> Text for analysis:
____
8. “Nothing Left To Show”
“Nothing Left to Show” was an exercise in the intersection of Nashville and Texas-style writing, a song about being down and out that lives somewhere in the world of Townes Van Zandt and Rodney Crowell. While lyrically and sonically a deviation from the rest of the record, it’s equally vivid in its narrative, which takes place in Houston and is loosely based on the film Paris, Texas. The magic of this particular song materialized in the recording process when Dennis Crouch breathed new life into it with his part on upright bass. The bass line is moving and pulsing, accentuating and extending the space between notes rather than framing the song’s sections. It gives new meaning to the song’s sense of boredom, of seconds ticking by. This is the second song on the record on which Vince Gill lent his velvety harmonies, in addition to the main part on his 1930 Martin OM-45.
9. “In The Morning”
Irish folk music has had a huge influence on my songwriting and artistry, and Wes and I wrote “In the Morning” during a time when I was listening to a lot of Mícheál Ó Domhnaill, Paul Brady, and the Bothy Band. It came out of a study on the impressionistic nature of that tradition and was our attempt to encapsulate the feeling of deep and unresolved tragedy those artists have tapped into. The recording itself, which is rather soft and pretty, stands in contrast to the dismal nature of the story: that of a man whose love has died, and whose only motive to continue living is his nightly dream of seeing her again when he awakes. Tracking this song with Stuart Duncan on fiddle felt like having a conversation with a ghost — my vocal followed Stuart’s musical intuition, narrating the tale in dialogue with a symbol of the perished lover. I played this song on Vince’s OM-45, tuning it to open D and playing the part as closely as I could to what I imagine Mícheál Ó Domhnaill might have played: a meditation on beauty and darkness, and how they inform one another.
____
Data entries
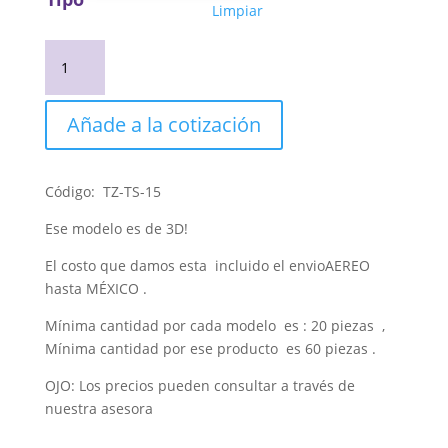
Limpiar
Decoración
De
Uñas
Stickers
Añade a la cotización
3D
cantidad
Código: TZ-TS-15
Ese modelo es de 3D!
El costo que damos esta incluido el envioAEREO
hasta MÉXICO .
Mínima cantidad por cada modelo es : 20 piezas ,
Mínima cantidad por ese producto es 60 piezas .
OJO: Los precios pueden consultar a través de
nuestra asesora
____
> What you need to do:
(A) Which instrument did Stuart Duncan play on "In the Morning," according to the song notes?
(B) Pick up the song notes after their final sentence and carry them on.
The data was taken from a separate source.

> Answer set:
(A) Fiddle.

(B)
10. “Del Rio Blues”
In many ways, the record ends with “In the Morning,” and “Del Rio Blues” serves as the soundtrack to the credits rolling, the music lingering on as you’re walking out of the theater. It’s an obvious sonic departure, an epilogue, a tip of the hat to the intersection of Neil Young’s Harvest and Bob Dylan’s Pat Garrett & Billy the Kid (a representation of the duality of self that Wes and I refer to as “Dylan Young”). The recording is overcooked, but we ended up liking it: the inclusion of electric guitar (David Rawlings) and drums (Griffin Photoglou) reframes everything that comes before it, and forces the listener to reconsider the miles they’ve traveled thus far. The record ends in a fade-out, an allusion to its boundlessness: panoramic yet humanistic, a denial of a finite horizon.
On behalf of all of us here at the FJ, we hope you enjoy this early listen to the album, and huge thanks to Jack for walking us through it.